TASK DIRECTIONS: Copy out the description of the Ghost process injection detection tool below word for word, from its opening sentence through its last line.

SOURCE PASSAGE:
Ghost is a process injection detection tool written in Rust. It watches running processes and tries to catch suspicious stuff like code injection, memory manipulation, and other tricks that malware uses to hide.

What it does

The main idea is simple: scan processes and look for weird memory patterns, hooked functions, shellcode, and other signs that something's been tampered with. It works on Windows, Linux, and macOS (though Windows support is the most complete right now).

Some of the things it can detect:

  • Memory regions with read-write-execute permissions - Usually a red flag
  • Shellcode patterns - Common instruction sequences found in injected code
  • Process hollowing - When a legit process gets gutted and replaced with malicious code
  • API hooks - Functions that have been redirected by inline patches or IAT modifications
  • Thread hijacking - Threads that are redirected to execute shellcode
  • APC injection - Malicious code queued via Asynchronous Procedure Calls
  • YARA signatures - Matches against known malware patterns and payloads

It also maps detected behaviors to the MITRE ATT&CK framework, which is helpful if you're documenting threats or writing reports.

SUPPLIED ENTRIES:

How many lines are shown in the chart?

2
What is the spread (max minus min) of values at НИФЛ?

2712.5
---
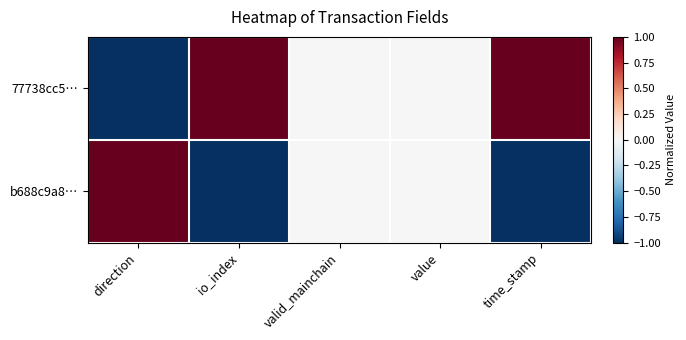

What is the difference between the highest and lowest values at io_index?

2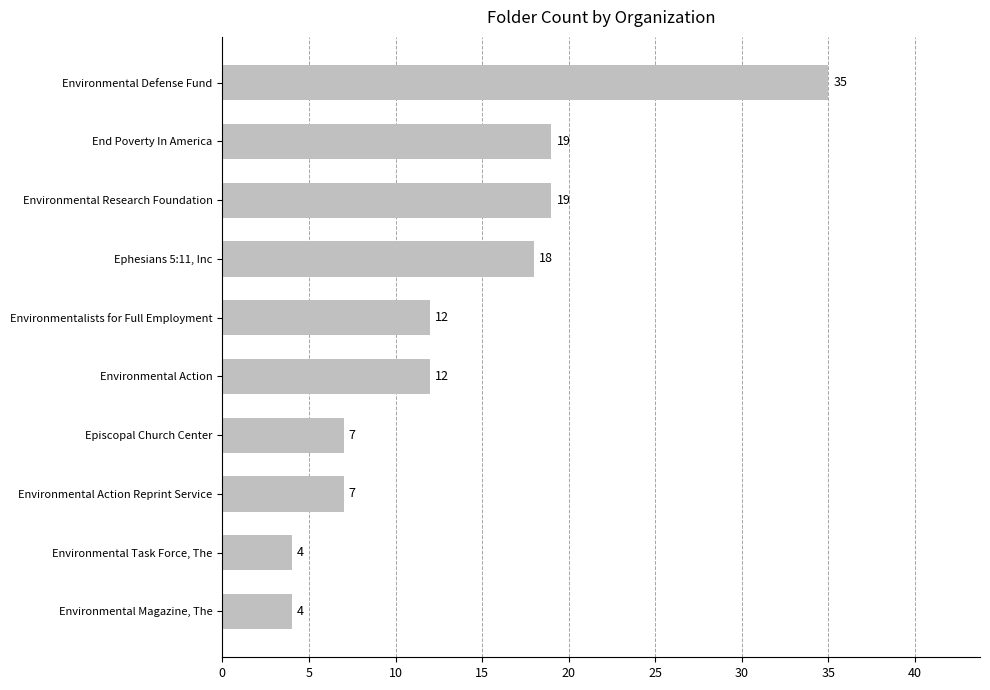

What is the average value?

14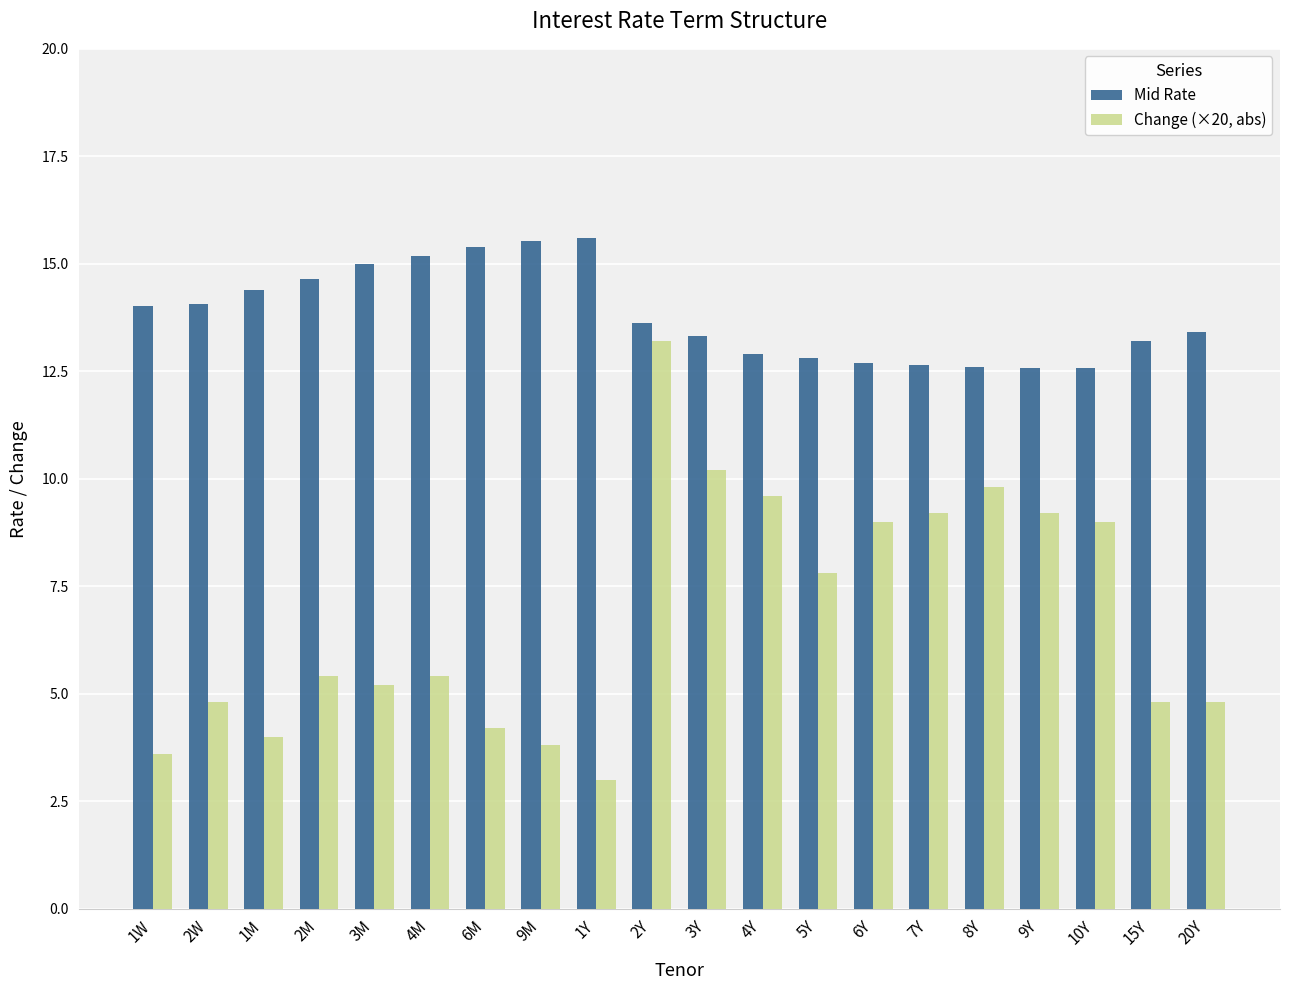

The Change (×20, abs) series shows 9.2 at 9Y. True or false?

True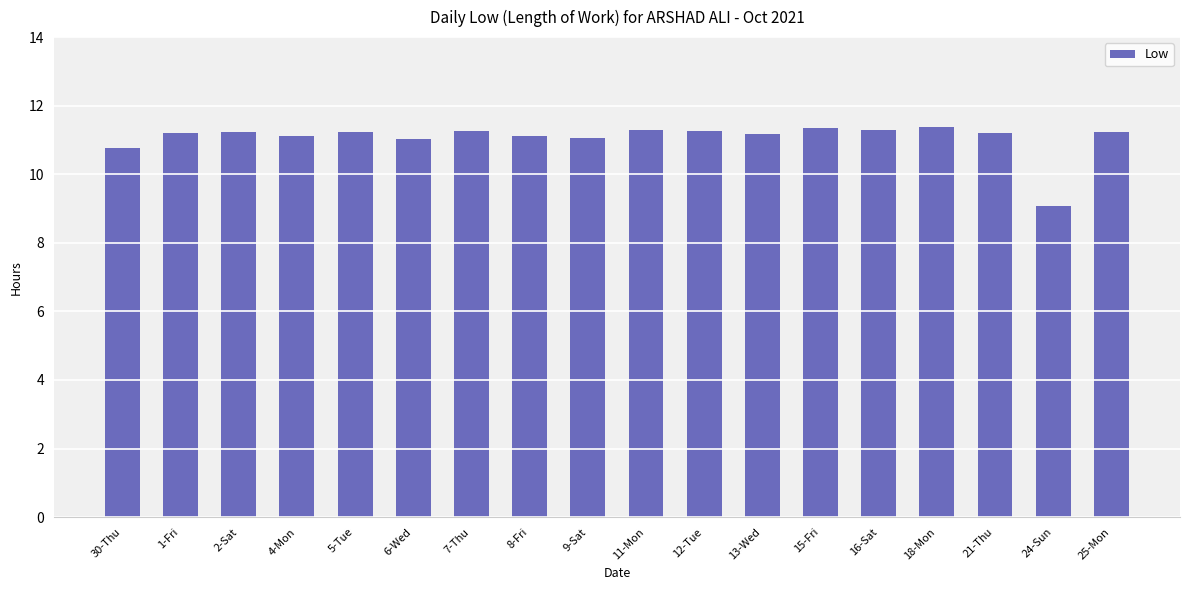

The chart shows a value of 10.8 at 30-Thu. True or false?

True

YOUR RESPONSE:
Ghost is a process injection detection tool written in Rust. It watches running processes and tries to catch suspicious stuff like code injection, memory manipulation, and other tricks that malware uses to hide.

What it does

The main idea is simple: scan processes and look for weird memory patterns, hooked functions, shellcode, and other signs that something's been tampered with. It works on Windows, Linux, and macOS (though Windows support is the most complete right now).

Some of the things it can detect:

  • Memory regions with read-write-execute permissions - Usually a red flag
  • Shellcode patterns - Common instruction sequences found in injected code
  • Process hollowing - When a legit process gets gutted and replaced with malicious code
  • API hooks - Functions that have been redirected by inline patches or IAT modifications
  • Thread hijacking - Threads that are redirected to execute shellcode
  • APC injection - Malicious code queued via Asynchronous Procedure Calls
  • YARA signatures - Matches against known malware patterns and payloads

It also maps detected behaviors to the MITRE ATT&CK framework, which is helpful if you're documenting threats or writing reports.